Katsuhiko Shinzato (新里 勝彦, Shinzato Katsuhiko) is an Okinawan martial arts master and head of the Shōrin-ryū Kishaba Juku.

==Life and Karate-do==

Shinzato was born in Manila, in the Philippines. His father was a fisherman. During the Second World War, when the war reached the Pacific, his family relocated to Ueyonabaru, Yonabaru-cho, Okinawa.

Whilst attending the University of the Ryukyus where he studied English and English Literature. He started to practice Karate in 1957 under Tsunetaka Shimabukuro. After completing his degree in Japan he then studied Applied Linguistics in the United States at Indiana University.

He returned to Okinawa in 1967 where he joined the dojo of Shoshin Nagamine.

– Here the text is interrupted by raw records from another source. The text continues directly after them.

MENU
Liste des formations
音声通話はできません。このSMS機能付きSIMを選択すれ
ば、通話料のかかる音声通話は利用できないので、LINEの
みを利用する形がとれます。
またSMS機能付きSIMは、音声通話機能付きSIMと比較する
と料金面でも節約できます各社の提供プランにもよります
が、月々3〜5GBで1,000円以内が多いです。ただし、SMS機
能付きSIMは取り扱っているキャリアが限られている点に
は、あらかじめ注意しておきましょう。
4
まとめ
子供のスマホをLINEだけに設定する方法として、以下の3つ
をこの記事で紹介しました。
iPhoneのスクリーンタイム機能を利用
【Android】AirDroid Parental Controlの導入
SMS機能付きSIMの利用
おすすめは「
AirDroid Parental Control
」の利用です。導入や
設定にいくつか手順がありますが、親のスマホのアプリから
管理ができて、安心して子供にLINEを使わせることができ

Shinzato translated Nagamine's book "The Essence of Okinawan Karate-do" into the English language. Shinzato also studied under Seigi Nakamura and Chokei Kishaba. Shinzato is a professor at Okinawa International University and the head of Okinawa Karate-do Shōrin-ryū Kishaba Juku.

Shinzato is also a member of the Okinawan Karate-do and Kobudo Encyclopaedia Committee.

==Okinawa Karate-do Shōrin-ryū Kishaba Juku==

Shinzato became the Juko Cho, i.e., the head of Shōrin-ryū Kishaba Juku, after the passing of Chokei Kishaba in the year 2000.

Dojos affiliated with Kishaba Juku are located in Japan, the United States, France, German and Israel. Within the United States there are dojos in California, Connecticut, Florida, Hawaii, Illinois, Nebraska, New Jersey, New York, Ohio, Oregon, and Virginia.